-- Information supplied follows --

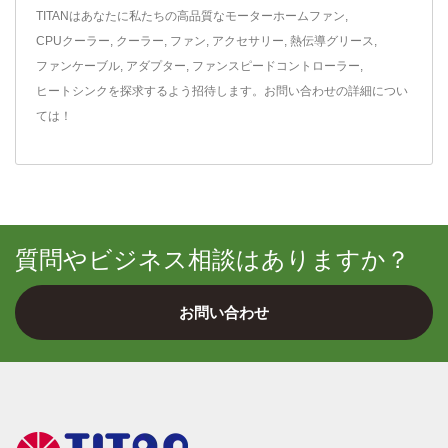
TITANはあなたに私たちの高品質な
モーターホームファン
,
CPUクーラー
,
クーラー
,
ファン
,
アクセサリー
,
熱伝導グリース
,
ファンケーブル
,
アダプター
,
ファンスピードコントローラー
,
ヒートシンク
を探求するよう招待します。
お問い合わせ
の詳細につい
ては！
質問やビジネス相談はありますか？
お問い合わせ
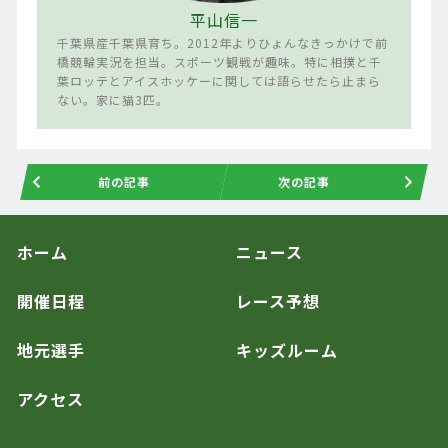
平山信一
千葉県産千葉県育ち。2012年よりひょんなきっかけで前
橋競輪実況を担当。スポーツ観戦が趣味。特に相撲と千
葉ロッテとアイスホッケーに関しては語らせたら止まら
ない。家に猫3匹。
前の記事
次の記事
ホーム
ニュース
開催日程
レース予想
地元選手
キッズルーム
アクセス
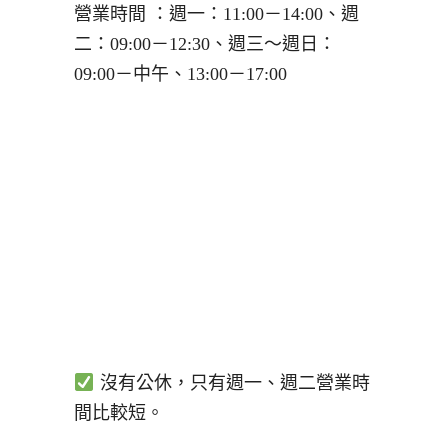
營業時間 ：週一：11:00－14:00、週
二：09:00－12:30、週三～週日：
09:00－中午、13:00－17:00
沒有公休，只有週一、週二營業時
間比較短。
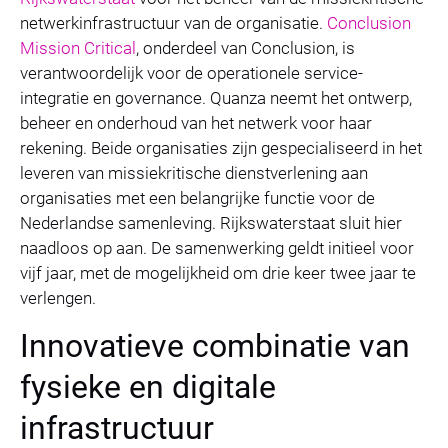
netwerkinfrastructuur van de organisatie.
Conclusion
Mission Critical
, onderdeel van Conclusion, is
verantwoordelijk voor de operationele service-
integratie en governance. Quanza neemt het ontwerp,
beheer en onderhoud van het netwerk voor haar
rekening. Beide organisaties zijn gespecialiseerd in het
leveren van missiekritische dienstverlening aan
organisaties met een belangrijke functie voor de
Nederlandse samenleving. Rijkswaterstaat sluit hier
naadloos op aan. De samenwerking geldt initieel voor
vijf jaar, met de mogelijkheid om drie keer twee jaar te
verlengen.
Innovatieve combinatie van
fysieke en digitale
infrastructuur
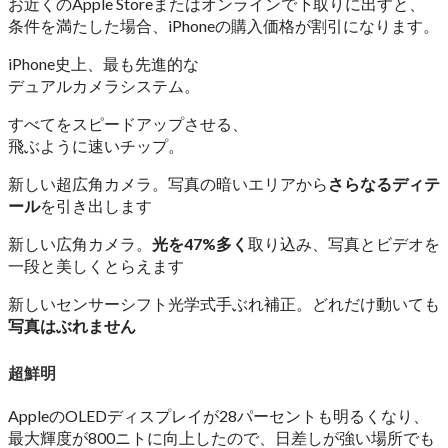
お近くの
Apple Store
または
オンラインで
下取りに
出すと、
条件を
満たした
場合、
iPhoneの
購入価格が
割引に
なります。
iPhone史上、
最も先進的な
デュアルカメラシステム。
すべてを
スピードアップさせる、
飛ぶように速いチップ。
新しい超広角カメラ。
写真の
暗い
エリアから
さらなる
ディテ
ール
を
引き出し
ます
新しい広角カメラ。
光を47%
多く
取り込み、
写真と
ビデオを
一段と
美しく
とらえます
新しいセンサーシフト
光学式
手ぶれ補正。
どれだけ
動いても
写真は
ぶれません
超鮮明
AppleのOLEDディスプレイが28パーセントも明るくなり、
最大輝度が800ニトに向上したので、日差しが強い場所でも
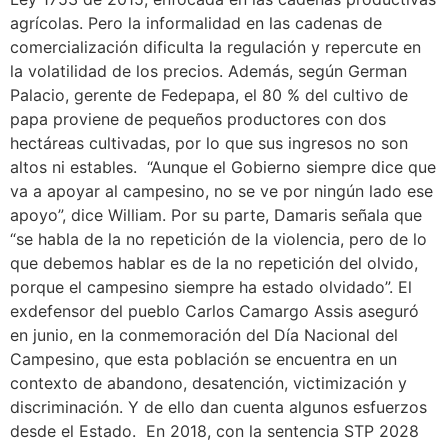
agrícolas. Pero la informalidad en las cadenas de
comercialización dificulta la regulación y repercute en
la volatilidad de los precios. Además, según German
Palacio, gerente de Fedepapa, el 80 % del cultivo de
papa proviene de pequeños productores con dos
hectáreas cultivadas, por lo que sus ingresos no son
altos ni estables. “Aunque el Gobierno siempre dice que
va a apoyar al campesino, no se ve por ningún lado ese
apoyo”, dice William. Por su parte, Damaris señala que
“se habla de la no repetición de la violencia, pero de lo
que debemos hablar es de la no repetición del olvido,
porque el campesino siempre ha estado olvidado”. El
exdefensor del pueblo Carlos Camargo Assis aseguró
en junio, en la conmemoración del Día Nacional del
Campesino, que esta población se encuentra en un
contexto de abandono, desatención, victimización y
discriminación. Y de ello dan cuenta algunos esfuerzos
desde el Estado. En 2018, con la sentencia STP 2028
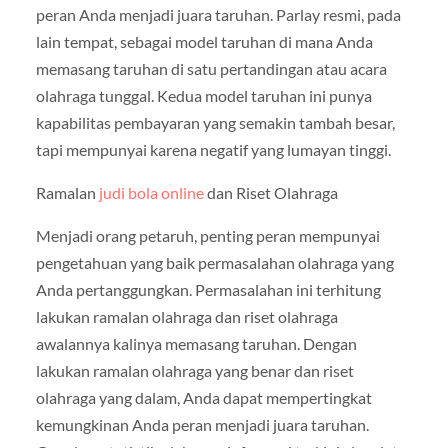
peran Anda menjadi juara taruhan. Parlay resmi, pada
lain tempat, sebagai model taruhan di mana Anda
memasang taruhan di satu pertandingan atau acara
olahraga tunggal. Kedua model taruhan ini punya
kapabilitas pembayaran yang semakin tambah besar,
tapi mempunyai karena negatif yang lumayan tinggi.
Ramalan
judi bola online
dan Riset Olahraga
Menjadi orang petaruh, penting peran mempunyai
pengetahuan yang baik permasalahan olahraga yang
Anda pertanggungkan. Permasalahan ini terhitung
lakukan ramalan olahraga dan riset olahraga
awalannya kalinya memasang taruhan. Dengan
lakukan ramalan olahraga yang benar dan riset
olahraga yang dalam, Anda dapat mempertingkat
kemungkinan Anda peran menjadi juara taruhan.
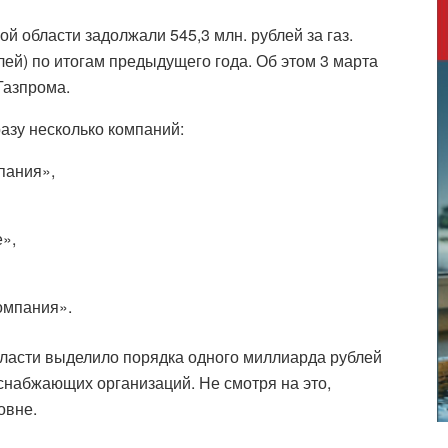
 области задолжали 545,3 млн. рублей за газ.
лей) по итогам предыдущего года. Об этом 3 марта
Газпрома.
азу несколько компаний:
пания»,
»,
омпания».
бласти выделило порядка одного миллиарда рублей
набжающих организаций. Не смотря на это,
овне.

-- Information supplied concluded --

Goal of the exercise: The answer must consist of every line from the entries above that contains the string "memasang".

Solution for this problem:
memasang taruhan di satu pertandingan atau acara
awalannya kalinya memasang taruhan. Dengan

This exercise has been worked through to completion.